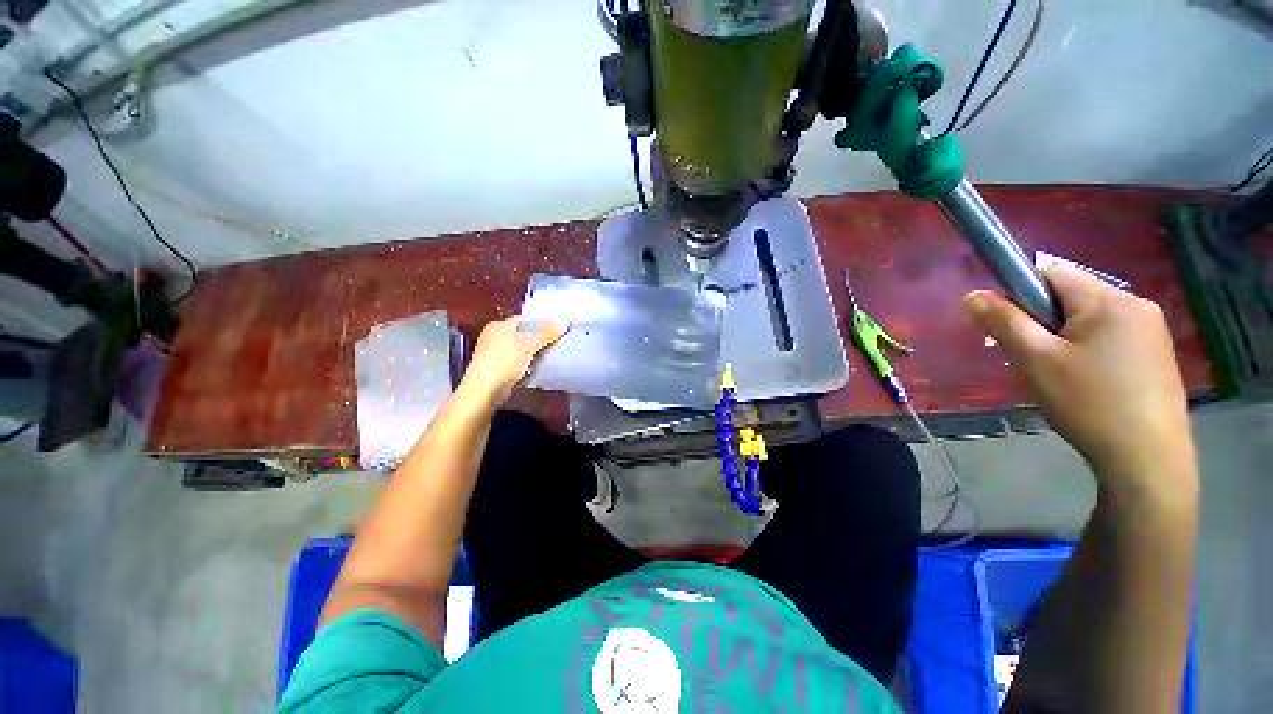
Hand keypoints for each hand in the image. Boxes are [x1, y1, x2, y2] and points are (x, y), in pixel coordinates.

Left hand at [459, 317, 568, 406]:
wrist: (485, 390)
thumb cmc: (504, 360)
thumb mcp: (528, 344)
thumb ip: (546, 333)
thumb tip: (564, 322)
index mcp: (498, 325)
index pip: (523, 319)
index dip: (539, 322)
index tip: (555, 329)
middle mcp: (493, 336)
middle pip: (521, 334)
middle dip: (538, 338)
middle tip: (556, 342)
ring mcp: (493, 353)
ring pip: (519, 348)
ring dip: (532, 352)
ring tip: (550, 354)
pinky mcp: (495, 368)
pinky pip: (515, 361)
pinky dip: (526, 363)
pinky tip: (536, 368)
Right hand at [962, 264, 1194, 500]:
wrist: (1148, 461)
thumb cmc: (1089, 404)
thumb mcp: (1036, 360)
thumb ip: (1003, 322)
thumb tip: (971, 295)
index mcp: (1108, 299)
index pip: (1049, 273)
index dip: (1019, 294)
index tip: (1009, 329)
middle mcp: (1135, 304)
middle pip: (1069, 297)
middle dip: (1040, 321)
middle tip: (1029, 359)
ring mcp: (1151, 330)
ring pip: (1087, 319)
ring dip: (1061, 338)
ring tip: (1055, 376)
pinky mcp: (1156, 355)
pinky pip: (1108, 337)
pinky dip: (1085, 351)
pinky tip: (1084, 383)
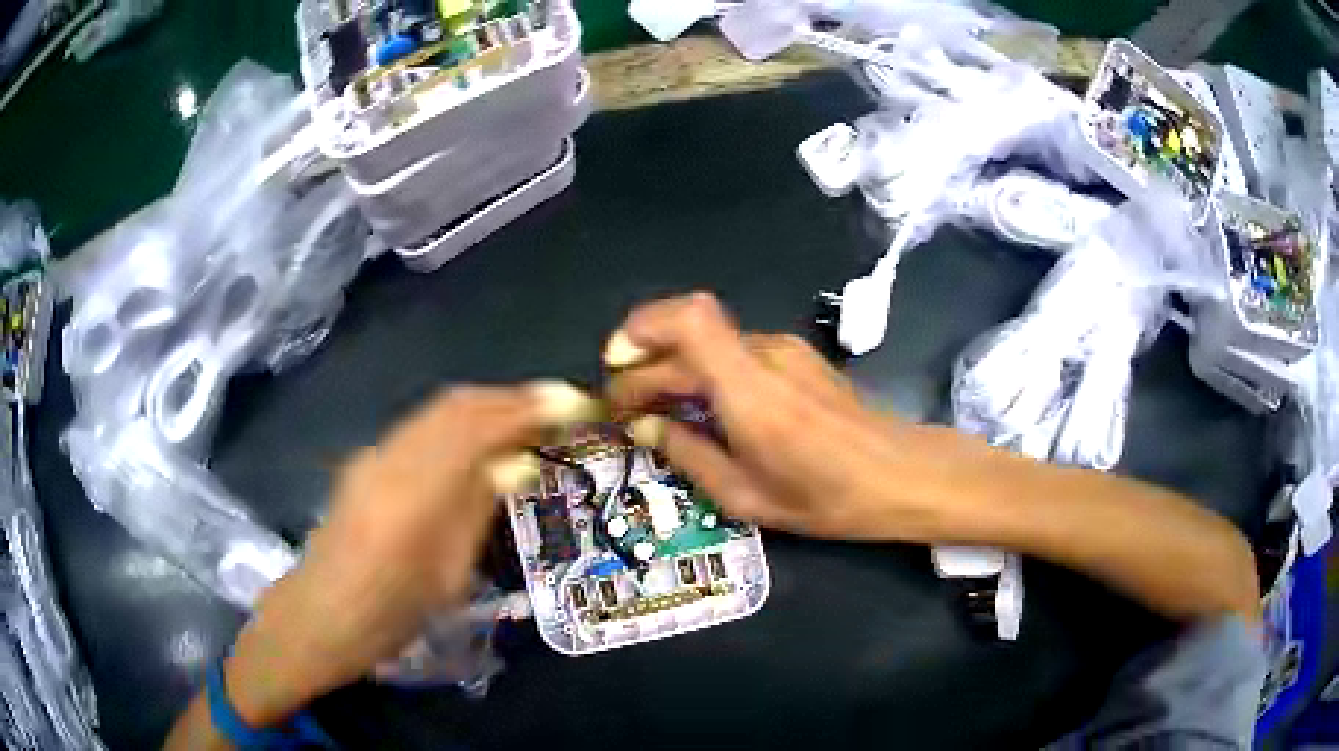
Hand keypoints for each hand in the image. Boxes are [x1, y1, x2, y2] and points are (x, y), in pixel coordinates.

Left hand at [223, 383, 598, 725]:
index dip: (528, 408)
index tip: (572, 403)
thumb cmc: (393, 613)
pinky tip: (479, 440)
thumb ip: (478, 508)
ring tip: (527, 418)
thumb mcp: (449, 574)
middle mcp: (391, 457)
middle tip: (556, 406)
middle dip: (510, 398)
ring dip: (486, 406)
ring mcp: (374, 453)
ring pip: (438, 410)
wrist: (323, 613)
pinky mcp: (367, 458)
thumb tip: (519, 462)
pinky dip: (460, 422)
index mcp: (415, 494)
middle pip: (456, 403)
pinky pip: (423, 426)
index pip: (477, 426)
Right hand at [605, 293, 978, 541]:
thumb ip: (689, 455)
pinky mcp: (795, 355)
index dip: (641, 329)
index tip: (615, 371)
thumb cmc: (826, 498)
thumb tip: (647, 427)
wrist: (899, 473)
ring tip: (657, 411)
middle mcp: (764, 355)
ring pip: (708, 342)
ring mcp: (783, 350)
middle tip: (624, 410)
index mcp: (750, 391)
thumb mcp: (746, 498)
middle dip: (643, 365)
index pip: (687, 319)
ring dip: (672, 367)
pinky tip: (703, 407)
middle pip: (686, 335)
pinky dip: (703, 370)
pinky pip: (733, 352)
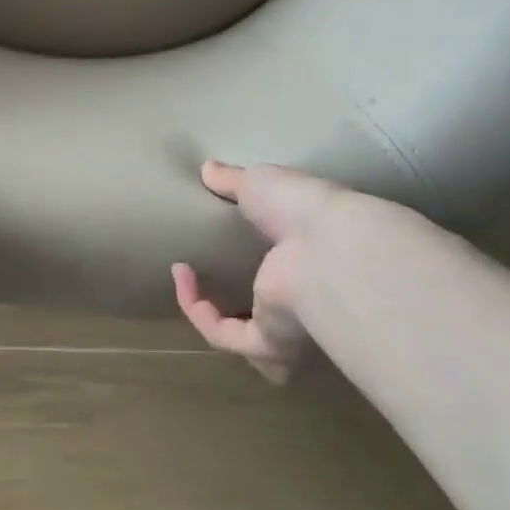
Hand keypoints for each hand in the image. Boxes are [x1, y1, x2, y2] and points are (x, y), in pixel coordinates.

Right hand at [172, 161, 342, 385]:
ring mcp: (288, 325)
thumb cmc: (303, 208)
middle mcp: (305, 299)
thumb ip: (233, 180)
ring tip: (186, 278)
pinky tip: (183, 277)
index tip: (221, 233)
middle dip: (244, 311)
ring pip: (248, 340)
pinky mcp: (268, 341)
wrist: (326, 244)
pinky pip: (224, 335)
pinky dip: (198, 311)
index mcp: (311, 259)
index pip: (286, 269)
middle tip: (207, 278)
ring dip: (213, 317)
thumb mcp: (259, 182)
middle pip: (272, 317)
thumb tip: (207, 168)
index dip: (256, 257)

•••••

Range to copy from the listing above: the line containing "index tip: (1009, 329)" down to the line containing "index pip: (477, 426)", both included. Reproduce it exactly, minus the pictures, and add nothing.

index tip: (1009, 329)
middle mcp: (1135, 304)
middle pip: (1069, 297)
middle dip: (1040, 321)
middle tip: (1029, 359)
ring mcp: (1151, 330)
ring pip: (1087, 319)
ring dip: (1061, 338)
ring tip: (1055, 376)
pinky mcp: (1156, 355)
pinky pip: (1108, 337)
pinky dip: (1085, 351)
pinky tip: (1084, 383)
Hand keypoints for each hand in the image. Boxes are [x1, y1, x2, y2] and points are (x, y), in pixel coordinates.

Left hand at [223, 383, 598, 725]:
index dip: (528, 408)
index tip: (572, 403)
thumb cmc: (393, 613)
pinky tip: (479, 440)
thumb ip: (478, 508)
ring tip: (527, 418)
thumb mcp: (449, 574)
middle mcp: (391, 457)
middle tip: (556, 406)
middle dip: (510, 398)
ring dip: (486, 406)
ring mcp: (374, 453)
ring pip: (438, 410)
wrist: (323, 613)
pinky mcp: (367, 458)
thumb tip: (519, 462)
pinky dip: (460, 422)
index mcp: (415, 494)
middle pip: (456, 403)
pinky pip: (423, 426)
index pip: (477, 426)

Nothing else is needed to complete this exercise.